Tanggung jawab moral
juga mencakup kejujuran intelektual dan transparansi. Di tengah era
disinformasi dan manipulasi data, integritas ilmiah menjadi fondasi penting
bagi kepercayaan publik terhadap sains dan teknologi.³ Kasus-kasus manipulasi
data riset farmasi, rekayasa algoritma untuk keuntungan ekonomi semata, atau
kolusi antara akademisi dan korporasi teknologi menunjukkan bahwa ilmu
pengetahuan dapat disalahgunakan ketika nilai-nilai moral dilepaskan dari
praktik profesional.
Selain itu, para
ilmuwan dan insinyur harus menyadari bahwa inovasi mereka tidak terjadi dalam
ruang vakum, melainkan dalam konteks sosial-politik yang kompleks. Hal ini
menuntut mereka untuk mengembangkan moral imagination—kemampuan untuk
memproyeksikan dampak sosial dari inovasi teknis yang mereka ciptakan, termasuk
dampak tak terduga.⁴ Dalam hal ini, keterlibatan ilmuwan dalam dialog lintas
disiplin dengan etikus, filsuf, dan masyarakat sipil sangatlah penting guna
memperkaya perspektif nilai dalam proses inovasi.
Peter-Paul Verbeek
menekankan bahwa teknologi tidak netral dan tidak sepenuhnya berada di luar
kendali manusia. Justru karena manusia berperan dalam merancang dan mengarahkan
teknologi, maka tanggung jawab etis atas dampaknya tidak dapat dilepaskan dari
mereka yang mengembangkannya.⁵ Dengan demikian, moralitas bukanlah sesuatu yang
eksternal terhadap teknologi, tetapi harus ditanamkan dalam seluruh
proses—mulai dari perumusan masalah, desain sistem, hingga implementasi dan
distribusinya.
Sebagai penjaga
nilai dan agen perubahan, ilmuwan dan insinyur dituntut untuk mengintegrasikan
pertimbangan moral ke dalam seluruh dimensi kerjanya. Di era ketika kecanggihan
teknologi sering kali mendahului refleksi etis, tanggung jawab moral menjadi
titik tumpu untuk memastikan bahwa kemajuan teknologi tetap berpihak pada
nilai-nilai kemanusiaan.
Footnotes
[1]
Hans Jonas, The Imperative of Responsibility: In Search of an
Ethics for the Technological Age (Chicago: University of Chicago Press,
1984), 4–6.
[2]
American Society of Civil Engineers, Code of Ethics (Reston,
VA: ASCE, 2020), ethics.
[3]
Sheila Jasanoff, Science at the Bar: Law, Science, and Technology
in America (Cambridge, MA: Harvard University Press, 1995), 71–95.
[4]
Carl Mitcham, Thinking Through Technology: The Path between
Engineering and Philosophy (Chicago: University of Chicago Press, 1994),
178–185.
[5]
Peter-Paul Verbeek, Moralizing Technology: Understanding and
Designing the Morality of Things (Chicago: University of Chicago Press,
2011), 45–67.
6.
Implikasi Aksiologis terhadap Masyarakat
Perkembangan teknologi digital tidak hanya mengubah
struktur teknis kehidupan, tetapi juga secara fundamental memengaruhi
nilai-nilai sosial, cara berpikir, dan struktur kekuasaan dalam masyarakat.

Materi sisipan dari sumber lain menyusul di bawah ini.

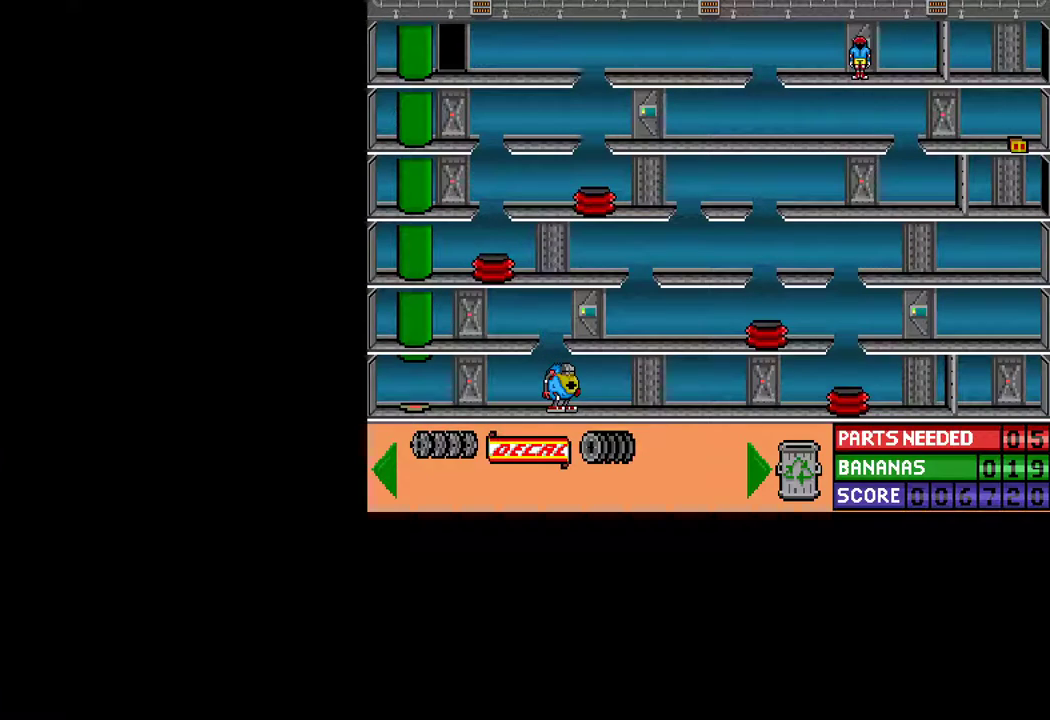
{"keys": [], "mouse": [], "mouse_move": "right", "events": [[17, "mouse_left", "up"]]}
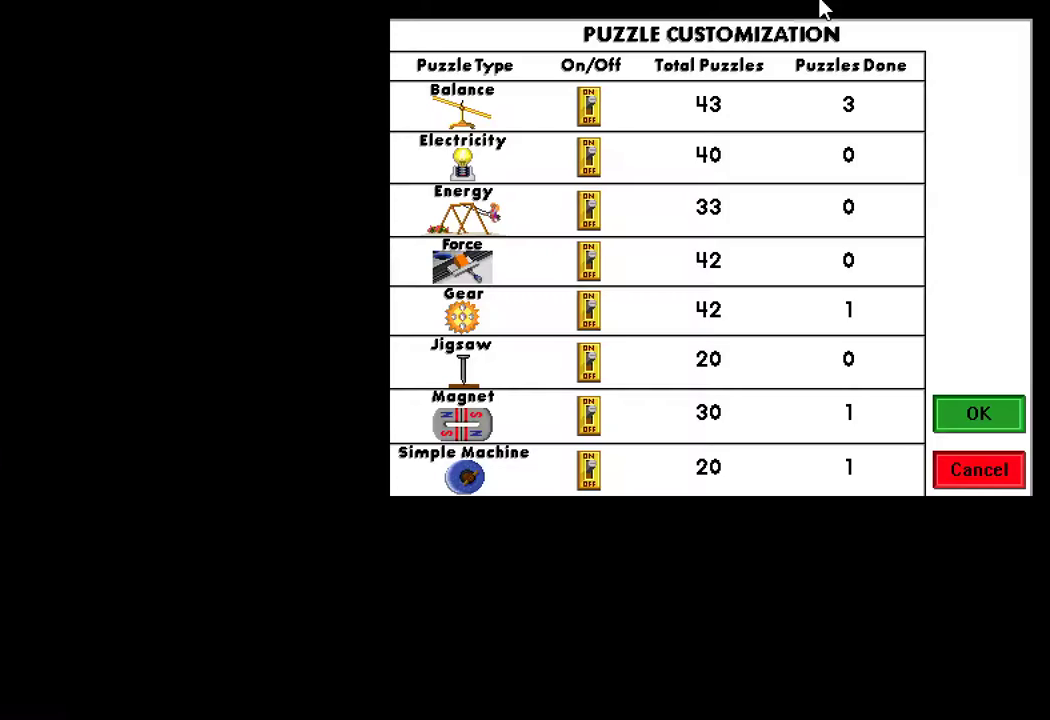
{"keys": [], "mouse": [], "mouse_move": "down", "events": []}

Teknologi bukan sekadar alat bantu yang netral, melainkan sistem nilai yang
memiliki daya performatif terhadap tatanan sosial. Oleh karena itu, refleksi
aksiologis atas teknologi harus mencakup analisis mendalam terhadap dampaknya
terhadap masyarakat, termasuk isu-isu keadilan, privasi, relasi sosial, dan
keberlanjutan.
Salah satu implikasi aksiologis yang paling kentara
adalah pergeseran nilai dalam kehidupan sosial, di mana efisiensi,
kecepatan, dan otomatisasi sering kali menggeser nilai-nilai humanistik seperti
kesabaran, dialog, dan solidaritas. Misalnya, platform digital yang dirancang
untuk kenyamanan sering kali mengorbankan ruang interaksi manusia yang bermakna.
Sherry Turkle menyebut fenomena ini sebagai “alone together”—situasi di
mana individu tampak terkoneksi secara teknis tetapi terasing secara
emosional.¹
Implikasi lainnya adalah penguatan ketimpangan
sosial melalui teknologi. Teknologi digital, alih-alih menjadi instrumen
pemerataan, justru sering memperdalam kesenjangan akses dan peluang. Masyarakat
yang memiliki akses terhadap perangkat dan literasi digital akan semakin maju,
sementara kelompok marginal semakin tertinggal.² Fenomena ini dikenal dengan istilah
digital divide. Dalam kerangka aksiologi, ketimpangan akses ini
mencerminkan pelanggaran terhadap nilai keadilan dan inklusivitas yang
seharusnya menjadi dasar dari kemajuan teknologi.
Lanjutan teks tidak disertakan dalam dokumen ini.